American Cruise Lines
American Cruise Lines itineraries include 7, 8, 10 and 14 days of the New England islands, Chesapeake Bay, historic antebellum South, Maine coast and harbors, Mid-Atlantic Inland Passage, Hudson River, Potomac & Delaware Rivers, rivers of Florida; 7-night Columbia and Snake River cruises of 1,000 miles along the Lewis & Clark Route, Oregon Trail, and parts of the Pacific Northwest; Alaska cruises are roundtrip from Juneau and between Juneau and Seattle.
On the American Spirit, lounges, sundecks, and dining salons are accessible by wheelchairs or other walking aid devices. The ship is also equipped with an elevator for ease of movement between decks. One cabin is designated as wheelchair accessible. The Queen of the West has two wheelchair-accessible cabins. All American Cruise Lines’ other ships have elevator service to all decks. American Cruise Lines will work to cater any dietary needs. Please tell your cruise specialist approximately two weeks prior to your cruise so that they may plan accordingly. Refrigeration is available to store insulin or other medications requiring protection. The ships dock in the heart of each town, so shopping, museums and other points of interest are within walking distance.
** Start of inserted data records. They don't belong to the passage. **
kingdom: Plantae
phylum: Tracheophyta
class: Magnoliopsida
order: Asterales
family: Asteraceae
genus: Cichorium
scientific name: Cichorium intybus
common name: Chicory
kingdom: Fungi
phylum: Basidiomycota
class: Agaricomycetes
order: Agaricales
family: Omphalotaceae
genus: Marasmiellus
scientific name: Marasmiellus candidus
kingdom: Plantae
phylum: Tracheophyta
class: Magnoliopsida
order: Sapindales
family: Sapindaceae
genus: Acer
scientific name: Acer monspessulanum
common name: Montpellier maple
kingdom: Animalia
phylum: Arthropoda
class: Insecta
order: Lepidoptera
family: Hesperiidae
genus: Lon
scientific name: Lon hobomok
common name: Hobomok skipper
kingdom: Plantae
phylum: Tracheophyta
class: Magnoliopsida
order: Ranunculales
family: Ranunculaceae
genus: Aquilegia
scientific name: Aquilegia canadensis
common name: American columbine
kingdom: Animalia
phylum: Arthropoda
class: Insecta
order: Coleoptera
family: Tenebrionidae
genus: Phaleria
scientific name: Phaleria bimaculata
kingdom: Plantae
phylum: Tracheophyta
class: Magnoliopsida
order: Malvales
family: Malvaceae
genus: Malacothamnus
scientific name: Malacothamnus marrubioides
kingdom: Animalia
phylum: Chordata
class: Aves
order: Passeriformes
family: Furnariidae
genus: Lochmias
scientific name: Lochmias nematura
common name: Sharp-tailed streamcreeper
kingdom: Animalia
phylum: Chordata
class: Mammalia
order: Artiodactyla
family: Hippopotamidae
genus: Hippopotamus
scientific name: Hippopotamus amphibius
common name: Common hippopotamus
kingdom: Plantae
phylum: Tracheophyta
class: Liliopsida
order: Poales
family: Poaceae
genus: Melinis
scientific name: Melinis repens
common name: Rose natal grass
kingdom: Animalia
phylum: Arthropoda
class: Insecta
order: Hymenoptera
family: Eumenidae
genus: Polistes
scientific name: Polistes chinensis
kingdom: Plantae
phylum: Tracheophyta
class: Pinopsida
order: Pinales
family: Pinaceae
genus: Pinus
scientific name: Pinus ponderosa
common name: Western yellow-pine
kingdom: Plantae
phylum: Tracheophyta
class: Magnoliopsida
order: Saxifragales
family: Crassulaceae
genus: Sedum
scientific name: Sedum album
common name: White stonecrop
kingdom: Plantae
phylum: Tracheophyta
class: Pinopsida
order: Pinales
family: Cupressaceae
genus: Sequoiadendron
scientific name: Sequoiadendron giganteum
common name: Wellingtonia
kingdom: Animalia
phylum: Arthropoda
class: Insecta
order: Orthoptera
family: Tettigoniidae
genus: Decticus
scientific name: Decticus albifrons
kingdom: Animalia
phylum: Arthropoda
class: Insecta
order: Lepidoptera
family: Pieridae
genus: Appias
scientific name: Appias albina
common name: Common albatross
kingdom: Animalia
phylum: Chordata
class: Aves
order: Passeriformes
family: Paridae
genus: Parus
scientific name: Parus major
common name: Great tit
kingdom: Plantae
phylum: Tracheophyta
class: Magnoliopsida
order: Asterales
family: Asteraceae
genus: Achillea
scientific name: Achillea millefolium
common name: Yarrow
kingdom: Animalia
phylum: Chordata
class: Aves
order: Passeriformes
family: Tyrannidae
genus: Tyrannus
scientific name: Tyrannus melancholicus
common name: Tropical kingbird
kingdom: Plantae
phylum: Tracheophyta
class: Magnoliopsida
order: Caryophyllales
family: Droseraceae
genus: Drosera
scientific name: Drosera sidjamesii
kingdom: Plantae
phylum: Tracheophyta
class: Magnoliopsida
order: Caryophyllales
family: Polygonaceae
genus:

Accessible Charter River Cruises
The river cruise options with the MS Viola ship consists of two routes; the first through West Germany and the second through the East and South of the Netherlands. The MS Viola is fully accessible for people with physical challenges. The luxurious looking and accessible cabins on this ship are unique and what many have been waiting for. The bathrooms are shared but private; it has two doors to two rooms. When a guest from one room is using the bathroom, it’s automatically locked for the other room.
The ship consists of the Lower deck, the Main deck, the Panorama deck and the Sun deck. The Standard rooms are located on the Lower deck and the Accessible rooms on the Main deck. The Panorama deck is where the salon, bar, reading lounge and dining room are situated, as well as the reception, the hairdresser and adapted toilets. The Sundeck can be reached by a spacious elevator. On the Sundeck you can find a terrace for sun lovers, where you can enjoy a cup of coffee and the constantly changing views. The Sundeck is accessible for all by elevator. Wheelchairs and mobility scooters are allowed on the ship and can be used at all times. Additional mobility equipment is available on the ship, including electric hoists and shower chairs. The spaces are easily accessible with a wheelchair, as there are no steps or stairs towards these rooms. The spacious sundeck is accessible with a large elevator. The entrance of the ship is wide and has a ramp that’s put down at each dock.